**Passage given**
┄┄┄┄┄┄┄┄┄┄┄┄┄┄┄┄┄┄┄┄
[ClusterLabs] Live Guest Migration timeouts for VirtualDomain resources

Wed Feb 1 10:15:49 EST 2017

Hi all...

Just a quick follow-up.

Thought I should come clean and share with you that the incorrect
"migrate-to" operation name defined in my VirtualDomain
resource was my mistake.  It was mis-coded in the virtual guest
provisioning script.  I have since changed it to "migrate_to"
and of course, the specified live migration timeout value is working
effectively now.  (For some reason, I assumed we were letting that
operation meta value default).

I was wondering if someone could refer me to the definitive online link for
pacemaker resource man pages?  I don't see any resource man pages installed
on my system anywhere.   I found this one online:
https://www.mankier.com/7/ocf_heartbeat_VirtualDomain  but is there a more
'official' page I should refer our
Linux KVM on System z customers to?

Thanks again for your assistance.

Scott Greenlese ...IBM KVM on System Z Solution Test Poughkeepsie, N.Y.
  INTERNET:  swgreenl at us.ibm.com

From:	"Ulrich Windl" <Ulrich.Windl at rz.uni-regensburg.de>
To:	<users at clusterlabs.org>, Scott Greenlese/Poughkeepsie/IBM at IBMUS
Cc:	"Si Bo Niu" <niusibo at cn.ibm.com>, Michael
            Tebolt/Poughkeepsie/IBM at IBMUS
Date:	01/27/2017 02:32 AM
Subject:	Antw: Re: [ClusterLabs] Antw: Re: Live Guest Migration timeouts
            for VirtualDomain resources

>>> "Scott Greenlese" <swgreenl at us.ibm.com> schrieb am 27.01.2017 um 02:47
in
Nachricht
<OF63CD0E10.D58C4C3D-ON002580B5.0005C410-852580B5.0009DBDE at notes.na.collabserv.c

m>:

> Hi guys..
>
> Well, today I confirmed that what Ulrich said is correct.  If I update
the
> VirtualDomain resource with the operation name  "migrate_to" instead of
> "migrate-to",  it effectively overrides and enforces the 1200ms default
> value to the new value.
>
> I am wondering how I would have known that I was using the wrong
operation
> name, when the initial operation name is already incorrect
> when the resource is created?

For SLES 11, I made a quick (portable non-portable unstable) try (print the
operations known to an RA):
 # crm ra info VirtualDomain |sed -n -e "/Operations' defaults/,\$p"
Operations' defaults (advisory minimum):

    start         timeout=90
    stop          timeout=90
    status        timeout=30 interval=10
    monitor       timeout=30 interval=10
    migrate_from  timeout=60
    migrate_to    timeout=120

Regards,
Ulrich

>
> This is what the meta data for my resource looked like after making the
> update:
>
> [root at zs95kj VD]# date;pcs resource update zs95kjg110065_res op
migrate_to
> timeout="360s"
> Thu Jan 26 16:43:11 EST 2017
> You have new mail in /var/spool/mail/root
>
> [root at zs95kj VD]# date;pcs resource show zs95kjg110065_res
> Thu Jan 26 16:43:46 EST 2017
>  Resource: zs95kjg110065_res (class=ocf provider=heartbeat
> type=VirtualDomain)
┄┄┄┄┄┄┄┄┄┄┄┄┄┄┄┄┄┄┄┄
**Aim a**
In the mailing-list thread, what operation name did Scott change "migrate-to" to?

**Recorded information**
┄┄┄┄┄┄┄┄┄┄┄┄┄┄┄┄┄┄┄┄
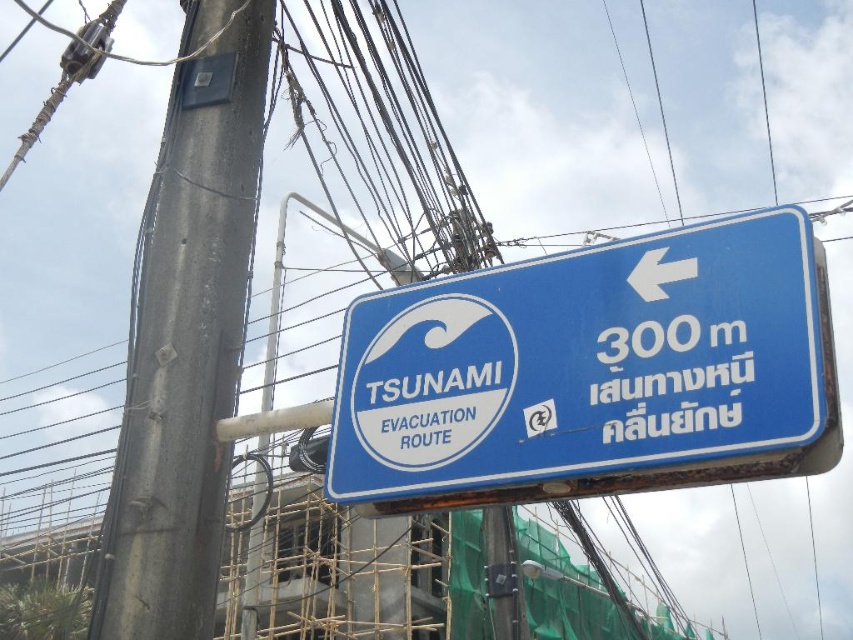
You are standing in front of the blue plastic sign at upper center and the gray concrete pole at left. Which object is closer to you?

The blue plastic sign at upper center is closer to you because it is in front of the gray concrete pole at left.

You are standing in front of the tsunami evacuation route sign and want to locate two points marked on it. Which of the two points, point (448, 444) or point (142, 545), appears closer to you?

Point (448, 444) is closer to the camera than point (142, 545), so it appears closer to you.

You are a city planner checking the placement of the blue plastic sign at upper center and the gray concrete pole at left. According to safety regulations, these two objects must be at least 3 meters apart to avoid visual obstruction. Does the current spacing meet the requirement?

The blue plastic sign at upper center and gray concrete pole at left are 2.75 meters apart, which is less than the required 3 meters. Therefore, the current spacing does not meet the safety regulation requirement.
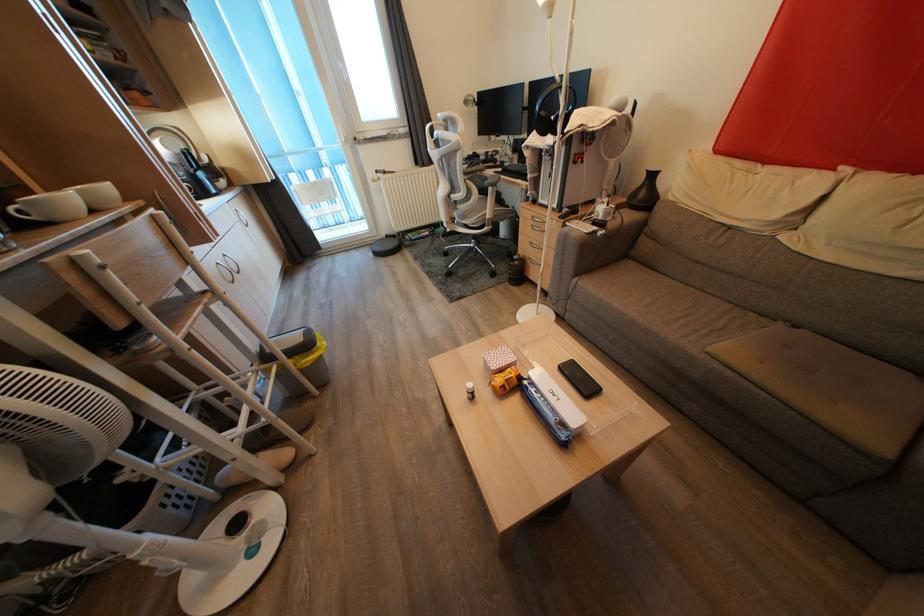
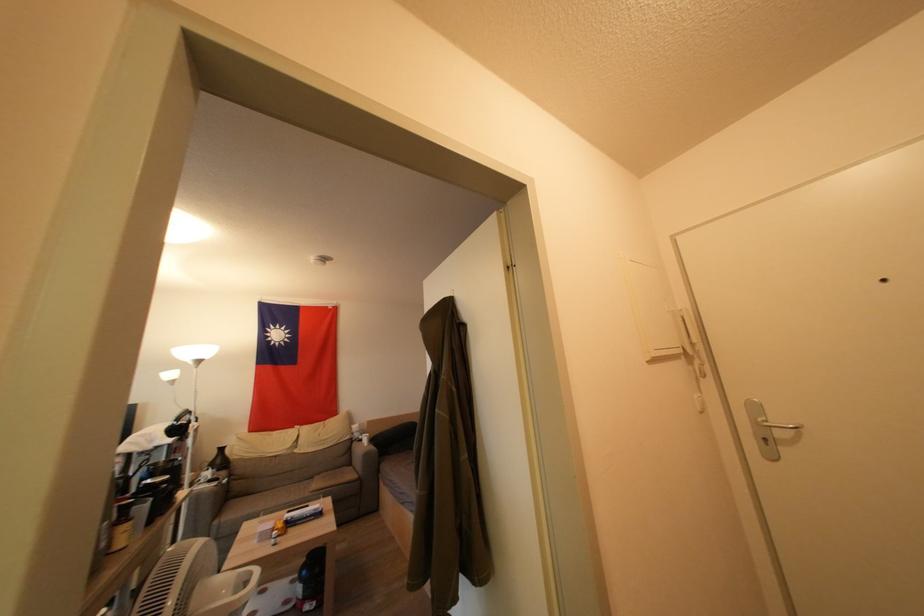
In the second image, find the point that corresponds to point 647,199 in the first image.

(224, 464)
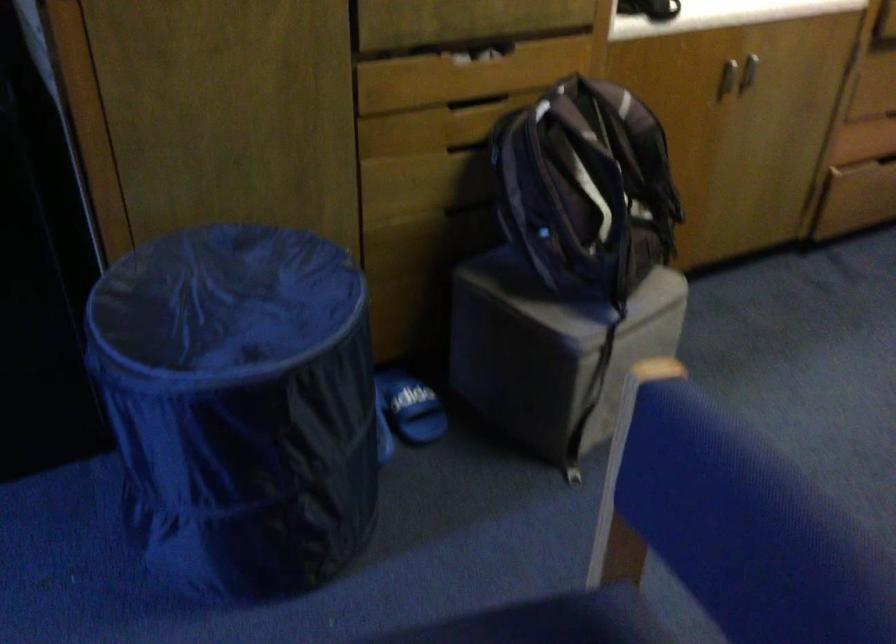
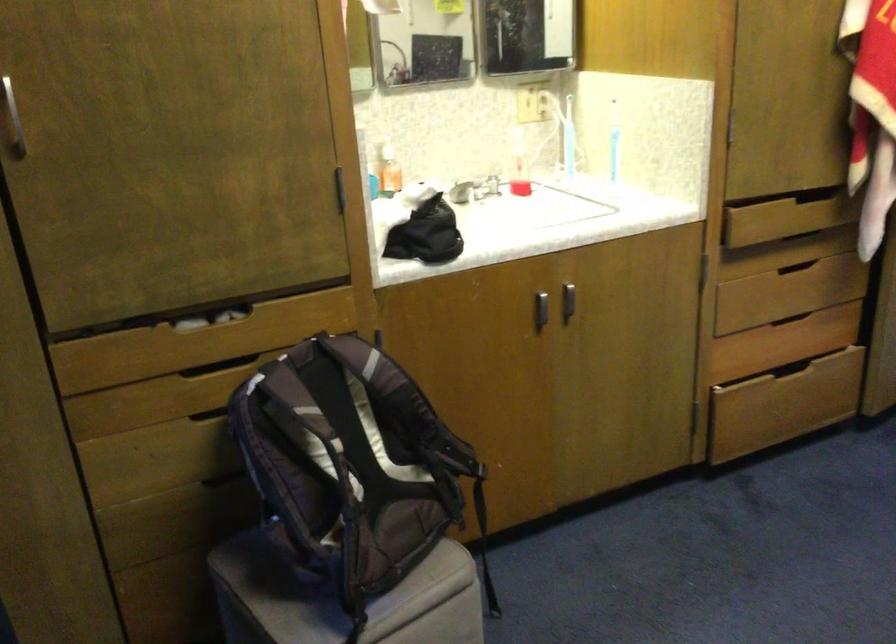
Question: How did the camera likely rotate?

Choices:
 (A) Left
 (B) Right
 (C) Up
 (D) Down

Answer: (C)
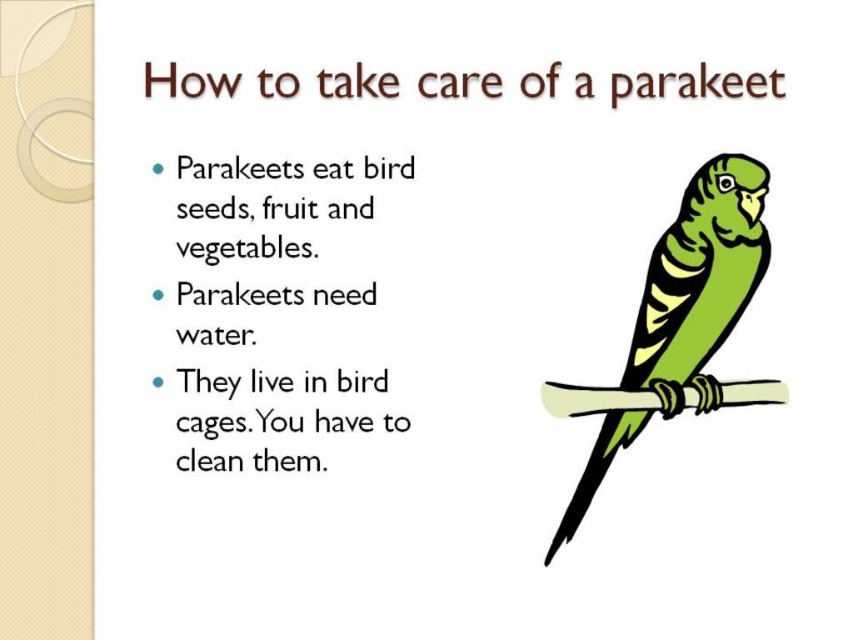
Based on the slide about parakeet care, which object, the green matte parrot at center or the white wood branch at center, is taller?

The green matte parrot at center is much taller than the white wood branch at center.

You are looking at a slide about parakeet care. You see a green matte parrot at center and a white wood branch at center. Which object is positioned higher in the slide?

The green matte parrot at center is positioned higher than the white wood branch at center.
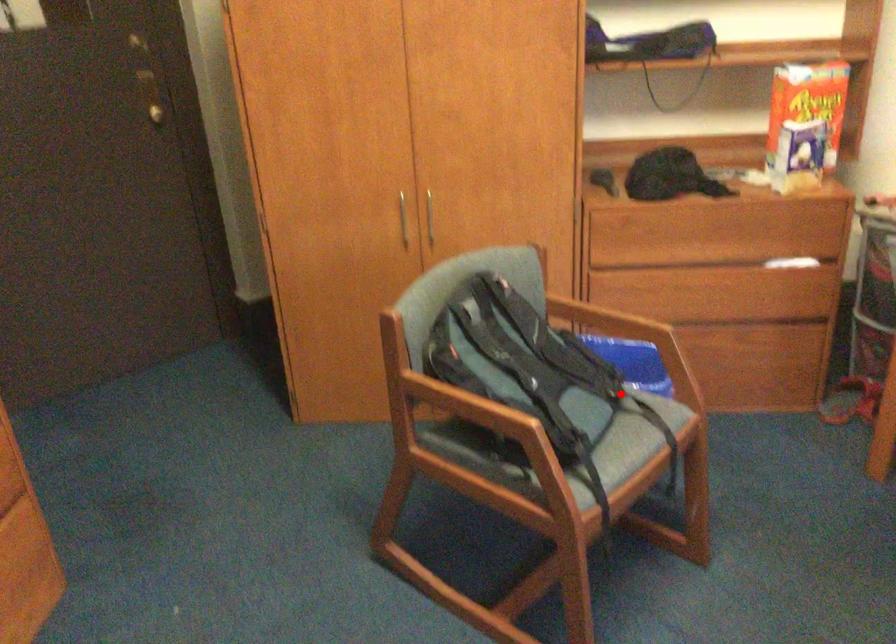
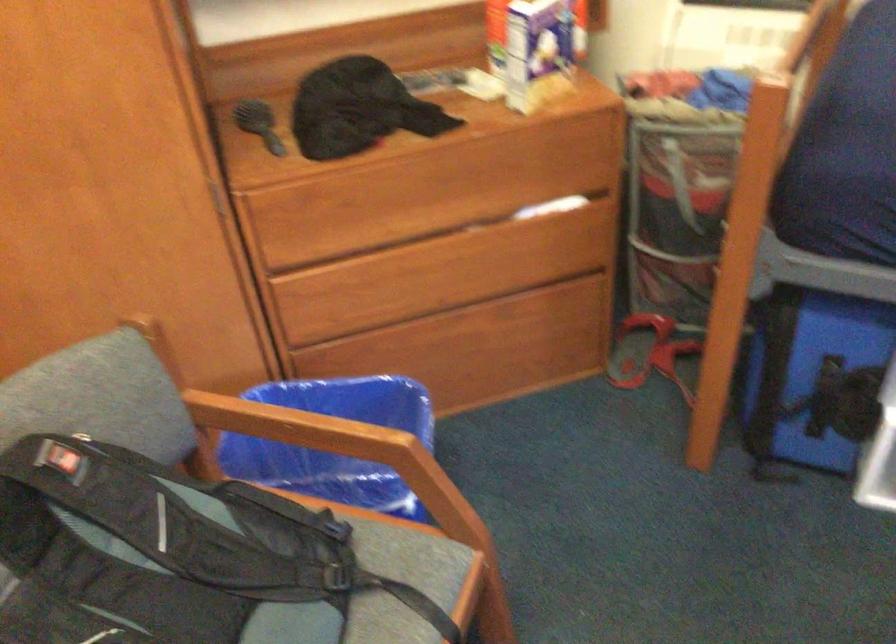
┄┄┄┄┄┄┄┄┄┄┄┄┄┄┄┄┄┄┄┄
**Aim b**
Transcribe the entries that follow the mailing-list thread word for word, leaving out the pictures.

**Solution a**
"migrate_to"

**Solution b**
You are standing in front of the blue plastic sign at upper center and the gray concrete pole at left. Which object is closer to you?

The blue plastic sign at upper center is closer to you because it is in front of the gray concrete pole at left.

You are standing in front of the tsunami evacuation route sign and want to locate two points marked on it. Which of the two points, point (448, 444) or point (142, 545), appears closer to you?

Point (448, 444) is closer to the camera than point (142, 545), so it appears closer to you.

You are a city planner checking the placement of the blue plastic sign at upper center and the gray concrete pole at left. According to safety regulations, these two objects must be at least 3 meters apart to avoid visual obstruction. Does the current spacing meet the requirement?

The blue plastic sign at upper center and gray concrete pole at left are 2.75 meters apart, which is less than the required 3 meters. Therefore, the current spacing does not meet the safety regulation requirement.
In the second image, find the point that corresponds to point 647,199 in the first image.

(224, 464)
Question: How did the camera likely rotate?

Choices:
 (A) Left
 (B) Right
 (C) Up
 (D) Down

Answer: (C)
Based on the slide about parakeet care, which object, the green matte parrot at center or the white wood branch at center, is taller?

The green matte parrot at center is much taller than the white wood branch at center.

You are looking at a slide about parakeet care. You see a green matte parrot at center and a white wood branch at center. Which object is positioned higher in the slide?

The green matte parrot at center is positioned higher than the white wood branch at center.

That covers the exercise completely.